We’re living in an age of customization and personalization. Consumers want experiences that are in line with their preferences – or to at least feel heard by those providing them. You likely aim to provide that kind of experience for your guests, but what about for your staff? The culture you cultivate for your team will be reflected in the experience, good or bad, that they extend to your guests. So approach your staff as if they are an additional segment of your customer base. Are you giving them opportunities to feel heard – and in a variety of ways? According to CREATE’s recent Future of Foodservice Report, Florida-based Smokey Bones has conducted a weekly virtual town hall meeting with its managers throughout the company since early on in the pandemic. The sessions provide opportunities to share business and functional updates, as well as to field questions from managers – and difficult questions are welcome. Other ways to enhance two-way communication: Have staff answer a quick pulse-survey question at the start of each shift – and then share any corrective actions you’re taking in response to their feedback. Give them opportunities to make suggestions about what they would like to see – there may be an easy change you can make that you hadn’t previously considered. Make it a priority to hire from within and make sure your existing staff are told about new opportunities for advancement. While employee turnover is known to be high in the industry, you can make it less of a problem for your business if you prioritize improving communication and engagement with your team – much like you’d do with guests you’re hoping will return frequently.

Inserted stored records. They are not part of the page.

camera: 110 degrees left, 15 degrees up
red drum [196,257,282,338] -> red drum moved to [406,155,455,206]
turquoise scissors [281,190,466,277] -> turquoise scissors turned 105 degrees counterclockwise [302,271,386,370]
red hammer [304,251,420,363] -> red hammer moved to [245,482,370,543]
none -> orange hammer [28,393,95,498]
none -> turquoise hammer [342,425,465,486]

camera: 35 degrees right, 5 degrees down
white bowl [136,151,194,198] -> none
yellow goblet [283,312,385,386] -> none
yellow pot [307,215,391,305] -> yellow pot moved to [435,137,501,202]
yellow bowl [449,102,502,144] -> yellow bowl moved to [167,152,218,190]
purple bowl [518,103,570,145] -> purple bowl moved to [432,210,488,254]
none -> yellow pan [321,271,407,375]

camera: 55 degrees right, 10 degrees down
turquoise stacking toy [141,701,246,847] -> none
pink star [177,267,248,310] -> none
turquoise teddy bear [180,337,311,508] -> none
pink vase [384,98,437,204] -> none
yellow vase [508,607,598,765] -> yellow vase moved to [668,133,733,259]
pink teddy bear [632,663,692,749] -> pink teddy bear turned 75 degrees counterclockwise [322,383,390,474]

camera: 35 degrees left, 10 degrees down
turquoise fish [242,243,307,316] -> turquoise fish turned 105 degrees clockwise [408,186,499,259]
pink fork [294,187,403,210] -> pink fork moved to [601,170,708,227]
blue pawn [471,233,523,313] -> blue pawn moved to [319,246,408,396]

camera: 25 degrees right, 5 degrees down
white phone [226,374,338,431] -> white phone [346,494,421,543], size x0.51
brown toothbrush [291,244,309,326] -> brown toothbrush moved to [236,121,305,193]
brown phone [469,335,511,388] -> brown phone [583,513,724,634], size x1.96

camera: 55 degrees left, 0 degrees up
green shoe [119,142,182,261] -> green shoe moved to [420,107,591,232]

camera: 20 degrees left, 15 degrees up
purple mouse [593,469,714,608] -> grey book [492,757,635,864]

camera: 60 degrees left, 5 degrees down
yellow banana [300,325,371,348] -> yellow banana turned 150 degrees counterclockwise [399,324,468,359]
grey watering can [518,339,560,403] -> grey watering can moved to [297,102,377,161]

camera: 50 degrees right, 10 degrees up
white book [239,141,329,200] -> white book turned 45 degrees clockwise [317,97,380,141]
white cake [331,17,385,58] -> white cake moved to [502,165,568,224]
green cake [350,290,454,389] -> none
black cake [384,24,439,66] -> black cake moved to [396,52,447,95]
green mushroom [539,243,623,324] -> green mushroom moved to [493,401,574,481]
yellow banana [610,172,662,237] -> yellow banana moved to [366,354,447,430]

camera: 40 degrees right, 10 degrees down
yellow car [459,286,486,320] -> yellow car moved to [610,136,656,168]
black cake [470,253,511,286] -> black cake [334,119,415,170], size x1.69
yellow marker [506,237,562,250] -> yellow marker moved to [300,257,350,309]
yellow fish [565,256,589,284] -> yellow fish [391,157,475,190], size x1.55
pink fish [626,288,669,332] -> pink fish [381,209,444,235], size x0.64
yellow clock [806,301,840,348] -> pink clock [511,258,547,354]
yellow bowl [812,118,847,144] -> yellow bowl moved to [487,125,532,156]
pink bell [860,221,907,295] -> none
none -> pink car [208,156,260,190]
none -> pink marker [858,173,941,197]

One recent survey found that 80 percent of guests say restaurants help them access favorite flavors that they can’t duplicate at home – or at least that’s what they think – and that’s what drives them to support restaurants. At a time when restaurants are duelling with grocery stores, meal kit companies and even convenience stores for business, it helps to know the reasons compelling your guests to order from you. Are you an end-of-the-work-week treat? Do you offer easy mobile ordering and prompt delivery to suit hungry consumers who want their meal as soon as possible? Do guests trust that you will surprise them with fresh ingredients prepared in inventive ways? Can you package your ingredients in ways that make it easy for a guest to prepare one of your meals for friends at home and look like a talented chef? As you welcome larger numbers of guest orders in person and offsite over the holiday season, solicit people’s feedback about what brought them to you over their many alternatives. Their input may help you to develop plans for new offerings that will help you bring people back and keep business steady in 2023 as economic uncertainty – or simply uninviting winter weather – makes eating out (or even ordering out) a tougher sell.
Remember when the public was just coming out of lockdowns and happily shrugged off restaurants’ limited hours, restricted seating, and unpredictable menus if it meant they could still enjoy a meal from their favorite establishments? You may have noticed that sentiment has faded a bit as consumers have lost patience with the ongoing pandemic. For many customers, the pre-pandemic mentality that “the customer is always right” has returned. They aren’t afraid to voice their dissatisfaction with a restaurant meal – or simply offer unsolicited comments about how the operator could improve the experience. This is despite operators’ ongoing challenges in recruiting and retaining staff, sourcing supplies, and paying larger bills for everything from ingredients to fuel. (A recent Eater report detailed the account of a much-lauded California restaurant that launched early in the pandemic but couldn’t continue operating amid the many demands it faced in the current economy.) Times are far from normal and a looming recession adds to existing pressures, so consider running your business with the same rigor as you did early in the pandemic. That means focusing on the basics of why you’re in business – know what values you stand for, who your ideal customer is, where you are (and aren’t) willing to compromise, what core things you want to make sure you execute well right now, and how many staff members are needed to help you accomplish them. Then don’t be afraid to stand your ground if guests ask for more.